The Prelinger Archives is a collection of films that was started in 1983 by Rick Prelinger.  It includes advertising, educational, industrial, and amateur films.  The Prelinger Archives main goal is to preserve and share the historic films that haven’t been collected elsewhere.

The statement of rights to the films can be found here.

Great Images in NASA (GRIN)

Great Images in Nasa (GRIN)

Copyright Information

Great Images in NASA contains images from the NASA archives, including categories of Space Exploration (obviously), Historical Research, Astronomy, People, etc.  These NASA images catalogue the various missions, including the Apollo Program, Skylab, Gemini Program, various spacecraft, and so much more.

Chronicling America

Chronicling America

Chronicling America provides digital access to information about historical newspapers and some digitized newspaper pages.  The National Digital Newspaper Program (NDNP) is a partnership between the National Endowment for the Humanities (NEH) and the Library of Congress (LC) and it sponsors this website.  Chronicling America covers historic American newspapers from 1836-1922.

In order to view Chronicling America’s legal information, see About or Legal.

O Say Can You See

O Say Can You See – Early Washington D.C.

O Say Can You See demonstrates the social world of Washington, D.C., between 1800 and 1862.  It utilizes legal records and case files to paint a picture of the family networks during the early nineteenth century.  This site strongly demonstrates the connections between people, and the web that was woven in the early republic’s capital.

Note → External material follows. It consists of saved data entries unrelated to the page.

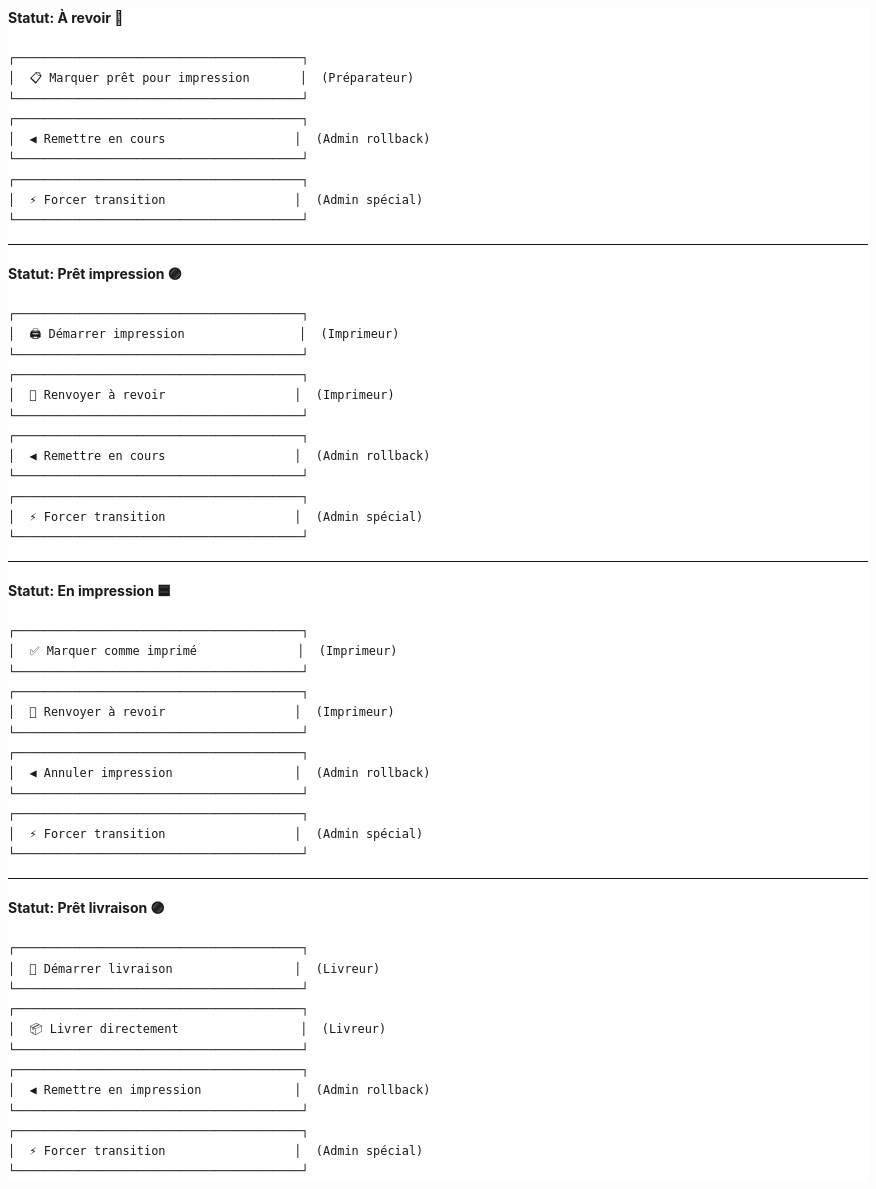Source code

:
#### **Statut: À revoir** 🔴
```
┌────────────────────────────────────────┐
│  📋 Marquer prêt pour impression       │  (Préparateur)
└────────────────────────────────────────┘
┌────────────────────────────────────────┐
│  ◀️ Remettre en cours                  │  (Admin rollback)
└────────────────────────────────────────┘
┌────────────────────────────────────────┐
│  ⚡ Forcer transition                  │  (Admin spécial)
└────────────────────────────────────────┘
```

---

#### **Statut: Prêt impression** 🟣
```
┌────────────────────────────────────────┐
│  🖨️ Démarrer impression                │  (Imprimeur)
└────────────────────────────────────────┘
┌────────────────────────────────────────┐
│  🔄 Renvoyer à revoir                  │  (Imprimeur)
└────────────────────────────────────────┘
┌────────────────────────────────────────┐
│  ◀️ Remettre en cours                  │  (Admin rollback)
└────────────────────────────────────────┘
┌────────────────────────────────────────┐
│  ⚡ Forcer transition                  │  (Admin spécial)
└────────────────────────────────────────┘
```

---

#### **Statut: En impression** 🟦
```
┌────────────────────────────────────────┐
│  ✅ Marquer comme imprimé              │  (Imprimeur)
└────────────────────────────────────────┘
┌────────────────────────────────────────┐
│  🔄 Renvoyer à revoir                  │  (Imprimeur)
└────────────────────────────────────────┘
┌────────────────────────────────────────┐
│  ◀️ Annuler impression                 │  (Admin rollback)
└────────────────────────────────────────┘
┌────────────────────────────────────────┐
│  ⚡ Forcer transition                  │  (Admin spécial)
└────────────────────────────────────────┘
```

---

#### **Statut: Prêt livraison** 🟣
```
┌────────────────────────────────────────┐
│  🚚 Démarrer livraison                 │  (Livreur)
└────────────────────────────────────────┘
┌────────────────────────────────────────┐
│  📦 Livrer directement                 │  (Livreur)
└────────────────────────────────────────┘
┌────────────────────────────────────────┐
│  ◀️ Remettre en impression             │  (Admin rollback)
└────────────────────────────────────────┘
┌────────────────────────────────────────┐
│  ⚡ Forcer transition                  │  (Admin spécial)
└────────────────────────────────────────┘
```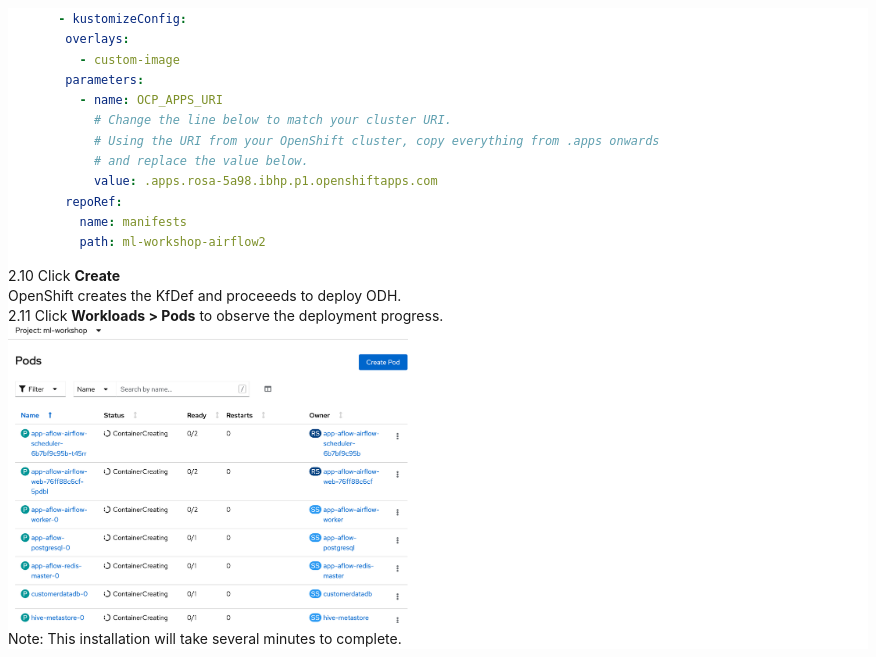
 ```yaml
       - kustomizeConfig:
        overlays:
          - custom-image
        parameters:
          - name: OCP_APPS_URI
            # Change the line below to match your cluster URI. 
            # Using the URI from your OpenShift cluster, copy everything from .apps onwards
            # and replace the value below.
            value: .apps.rosa-5a98.ibhp.p1.openshiftapps.com
        repoRef:
          name: manifests
          path: ml-workshop-airflow2
```  
  2.10 Click **Create**  
       OpenShift creates the KfDef and proceeeds to deploy ODH.  
  2.11 Click **Workloads > Pods** to observe the deployment progress.  
      <img src="./images/setup/install-10.png" alt="drawing" width="400"/>  
      Note: This installation will take several minutes to complete.
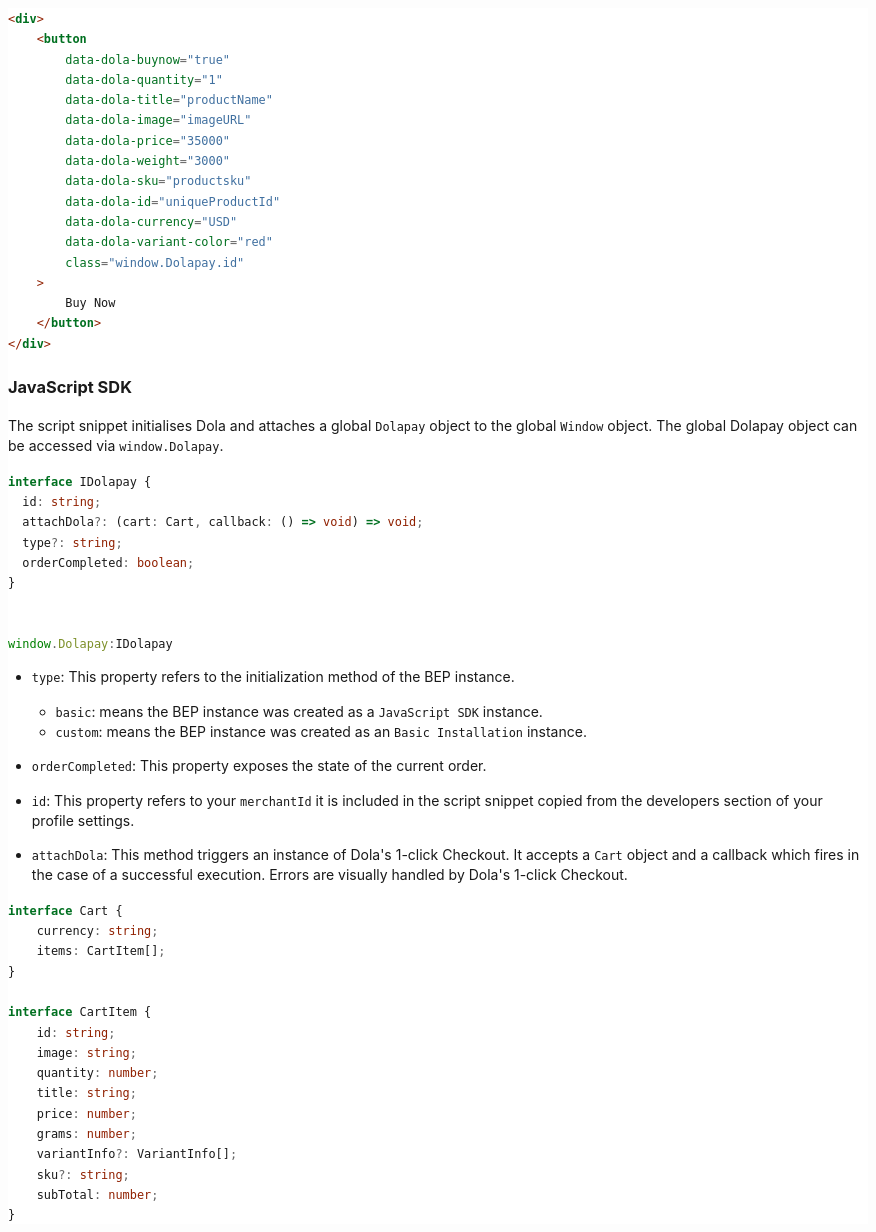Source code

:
 ```html
<div>
	<button
		data-dola-buynow="true"
		data-dola-quantity="1"
		data-dola-title="productName"
		data-dola-image="imageURL"
		data-dola-price="35000"
		data-dola-weight="3000"
		data-dola-sku="productsku"
		data-dola-id="uniqueProductId"
		data-dola-currency="USD"
		data-dola-variant-color="red"
		class="window.Dolapay.id"
	>
		Buy Now
	</button>
</div>
```

### JavaScript SDK

The script snippet initialises Dola and attaches a global `Dolapay` object to the global `Window` object. The global Dolapay object can be accessed via `window.Dolapay`.

```ts
interface IDolapay {
  id: string;
  attachDola?: (cart: Cart, callback: () => void) => void;
  type?: string;
  orderCompleted: boolean;
}


window.Dolapay:IDolapay
```

- `type`: This property refers to the initialization method of the BEP instance.

  - `basic`: means the BEP instance was created as a `JavaScript SDK` instance.
  - `custom`: means the BEP instance was created as an `Basic Installation` instance.

- `orderCompleted`: This property exposes the state of the current order.

- `id`: This property refers to your `merchantId` it is included in the script snippet copied from the developers section of your profile settings.

- `attachDola`: This method triggers an instance of Dola's 1-click Checkout. It accepts a `Cart` object and a callback which fires in the case of a successful execution. Errors are visually handled by Dola's 1-click Checkout.

```ts
interface Cart {
	currency: string;
	items: CartItem[];
}

interface CartItem {
	id: string;
	image: string;
	quantity: number;
	title: string;
	price: number;
	grams: number;
	variantInfo?: VariantInfo[];
	sku?: string;
	subTotal: number;
}
```
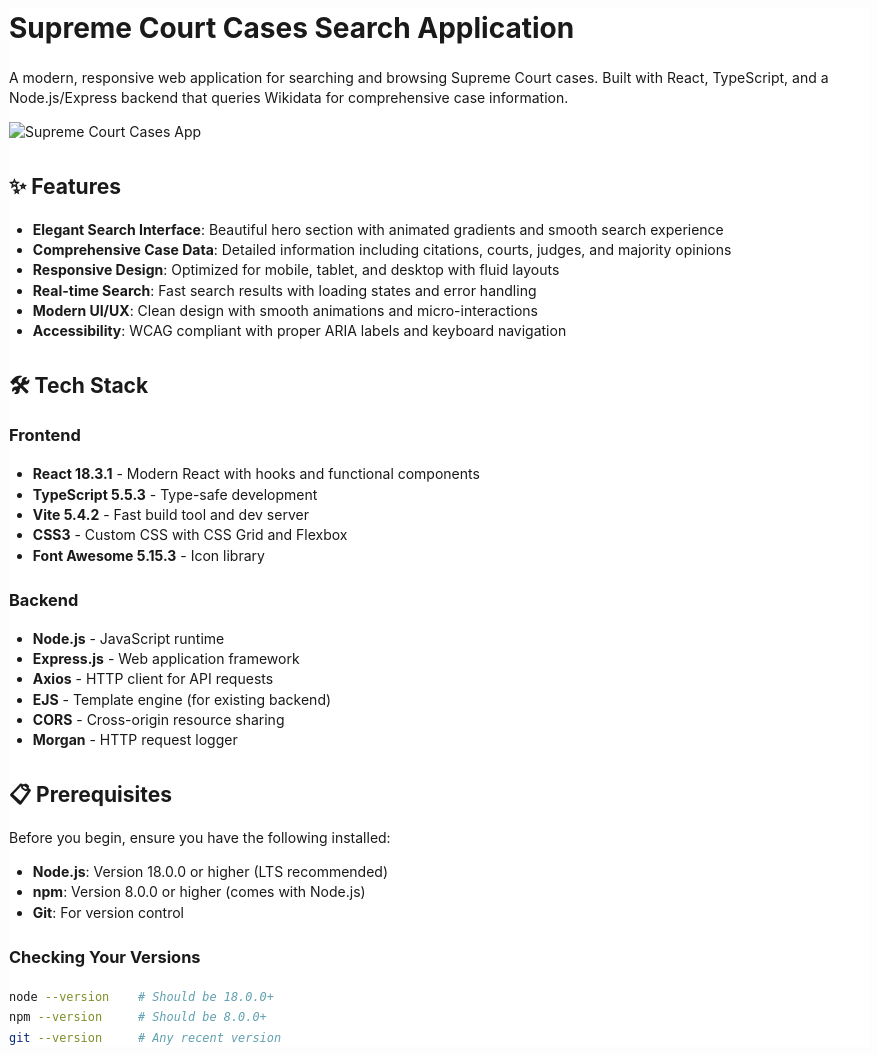 # Supreme Court Cases Search Application

A modern, responsive web application for searching and browsing Supreme Court cases. Built with React, TypeScript, and a Node.js/Express backend that queries Wikidata for comprehensive case information.

![Supreme Court Cases App](https://images.pexels.com/photos/5668772/pexels-photo-5668772.jpeg?auto=compress&cs=tinysrgb&w=1200&h=400&fit=crop)

## ✨ Features

- **Elegant Search Interface**: Beautiful hero section with animated gradients and smooth search experience
- **Comprehensive Case Data**: Detailed information including citations, courts, judges, and majority opinions
- **Responsive Design**: Optimized for mobile, tablet, and desktop with fluid layouts
- **Real-time Search**: Fast search results with loading states and error handling
- **Modern UI/UX**: Clean design with smooth animations and micro-interactions
- **Accessibility**: WCAG compliant with proper ARIA labels and keyboard navigation

## 🛠️ Tech Stack

### Frontend
- **React 18.3.1** - Modern React with hooks and functional components
- **TypeScript 5.5.3** - Type-safe development
- **Vite 5.4.2** - Fast build tool and dev server
- **CSS3** - Custom CSS with CSS Grid and Flexbox
- **Font Awesome 5.15.3** - Icon library

### Backend
- **Node.js** - JavaScript runtime
- **Express.js** - Web application framework
- **Axios** - HTTP client for API requests
- **EJS** - Template engine (for existing backend)
- **CORS** - Cross-origin resource sharing
- **Morgan** - HTTP request logger

## 📋 Prerequisites

Before you begin, ensure you have the following installed:

- **Node.js**: Version 18.0.0 or higher (LTS recommended)
- **npm**: Version 8.0.0 or higher (comes with Node.js)
- **Git**: For version control

### Checking Your Versions

```bash
node --version    # Should be 18.0.0+
npm --version     # Should be 8.0.0+
git --version     # Any recent version
```
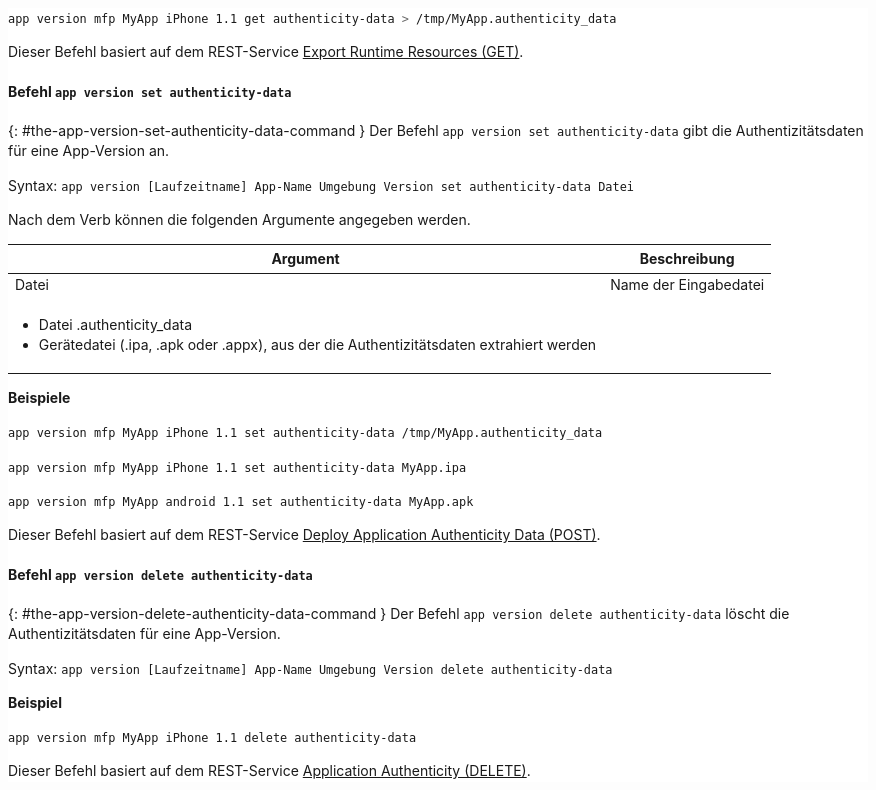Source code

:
 ```bash
app version mfp MyApp iPhone 1.1 get authenticity-data > /tmp/MyApp.authenticity_data
```

Dieser Befehl basiert
auf dem REST-Service [Export Runtime Resources (GET)](http://www.ibm.com/support/knowledgecenter/en/SSHS8R_8.0.0/com.ibm.worklight.apiref.doc/apiref/r_restapi_export_runtime_resources_get.html?view=kc). 

#### Befehl `app version set authenticity-data`
{: #the-app-version-set-authenticity-data-command }
Der Befehl `app
version set authenticity-data` gibt die Authentizitätsdaten für eine App-Version
an. 

Syntax: `app version [Laufzeitname] App-Name Umgebung Version set authenticity-data Datei` 

Nach dem Verb können die folgenden Argumente angegeben werden.

| Argument | Beschreibung |
|----------|-------------|
| Datei | Name der Eingabedatei
<ul><li>Datei .authenticity_data</li><li>Gerätedatei (.ipa, .apk oder .appx), aus der die Authentizitätsdaten extrahiert werden</li></ul>|

**Beispiele**

```bash
app version mfp MyApp iPhone 1.1 set authenticity-data /tmp/MyApp.authenticity_data
```

```bash
app version mfp MyApp iPhone 1.1 set authenticity-data MyApp.ipa
```

```bash
app version mfp MyApp android 1.1 set authenticity-data MyApp.apk
```

Dieser Befehl basiert
auf dem REST-Service [Deploy Application Authenticity Data (POST)](http://www.ibm.com/support/knowledgecenter/en/SSHS8R_8.0.0/com.ibm.worklight.apiref.doc/apiref/r_restapi_deploy_application_authenticity_data_post.html?view=kc).

#### Befehl `app version delete authenticity-data`
{: #the-app-version-delete-authenticity-data-command }
Der Befehl `app
version delete authenticity-data` löscht die Authentizitätsdaten für eine App-Version. 

Syntax: `app version [Laufzeitname] App-Name Umgebung Version delete authenticity-data`

**Beispiel**

```bash
app version mfp MyApp iPhone 1.1 delete authenticity-data
```

Dieser Befehl basiert
auf dem REST-Service [Application Authenticity (DELETE)](http://www.ibm.com/support/knowledgecenter/en/SSHS8R_8.0.0/com.ibm.worklight.apiref.doc/apiref/r_restapi_application_authenticity_delete.html?view=kc). 

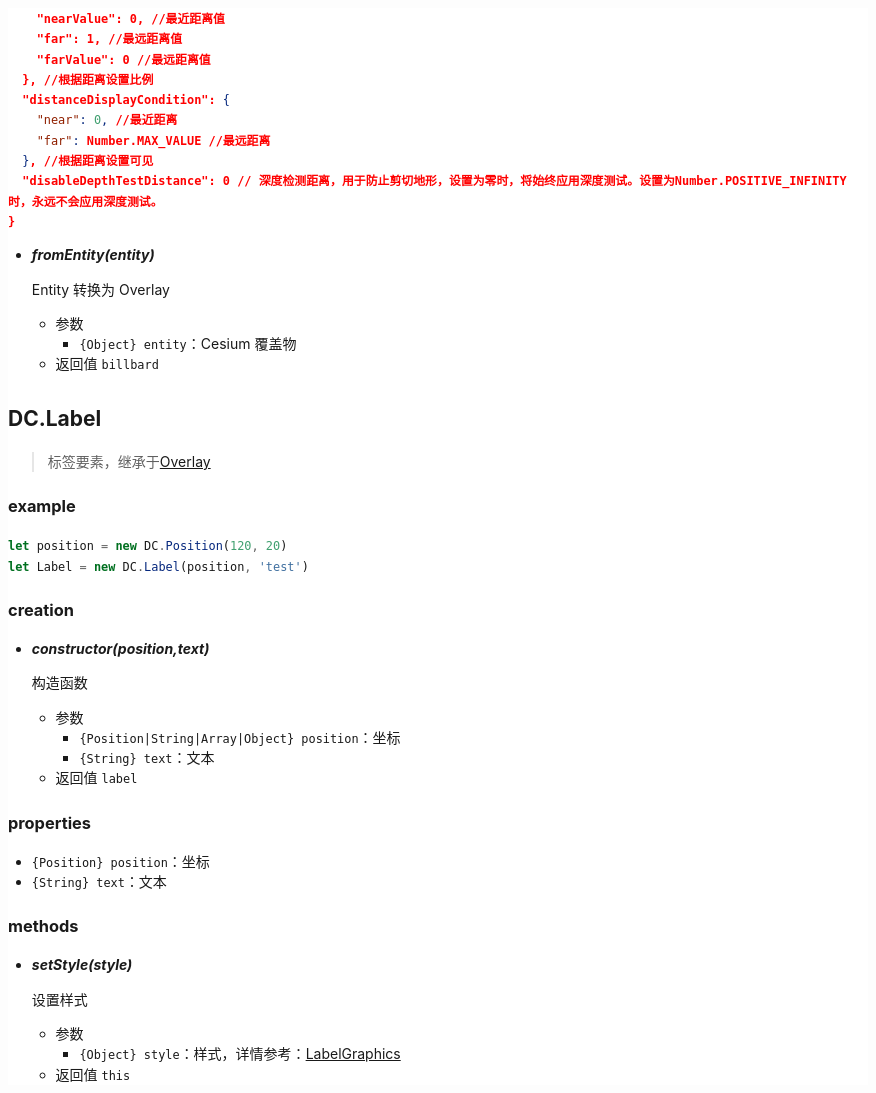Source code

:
 ```json
    "nearValue": 0, //最近距离值
    "far": 1, //最远距离值
    "farValue": 0 //最远距离值
  }, //根据距离设置比例
  "distanceDisplayCondition": {
    "near": 0, //最近距离
    "far": Number.MAX_VALUE //最远距离
  }, //根据距离设置可见
  "disableDepthTestDistance": 0 // 深度检测距离，用于防止剪切地形，设置为零时，将始终应用深度测试。设置为Number.POSITIVE_INFINITY时，永远不会应用深度测试。
}
```

- **_fromEntity(entity)_**

  Entity 转换为 Overlay

  - 参数
    - `{Object} entity`：Cesium 覆盖物
  - 返回值 `billbard`

## DC.Label

> 标签要素，继承于[Overlay](#overlay)

### example

```js
let position = new DC.Position(120, 20)
let Label = new DC.Label(position, 'test')
```

### creation

- **_constructor(position,text)_**

  构造函数

  - 参数
    - `{Position|String|Array|Object} position`：坐标
    - `{String} text`：文本
  - 返回值 `label`

### properties

- `{Position} position`：坐标
- `{String} text`：文本

### methods

- **_setStyle(style)_**

  设置样式

  - 参数
    - `{Object} style`：样式，详情参考：[LabelGraphics](http://resource.dvgis.cn/cesium-docs/LabelGraphics.html)
  - 返回值 `this`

O Say Can You See is a Creative Commons project, and its license information is available by clicking on the Creative Commons link at the bottom of the site.

The J. Paul Getty Museum

The J. Paul Getty Museum

Terms of Use/Copyright

The J. Paul Getty Museum, owned by the J. Paul Getty Trust, maintains their website in order to further artistic and scholarly information to aid the public.  The Museum collections include digitized versions of their antiquities, drawings, manuscripts, paintings, photographs, and sculpture and decorative arts.  The main focus of the J. Paul Getty Museum is to nurture the curiosity and enjoyment of the visual arts.  Their collections are extensively curated, and they are easily searchable.

Hathi Trust

Hathi Trust Digital Library

Hathi Trust Rights Statement

This digital library contains collections that offer digitized content from academic and research institutions throughout the world.  It offers Creative Commons-licensed works, as well as open access and U.S. works published prior to 1923.  Their goal is to build a co-owned and co-managed digital archive of library materials that builds upon current print collections at member institutions.  Some of their member institutions include the Committee on Institutional Cooperation, Boston College, Georgetown University, and Harvard Library, among so many others.  It truly is a collaborative effort.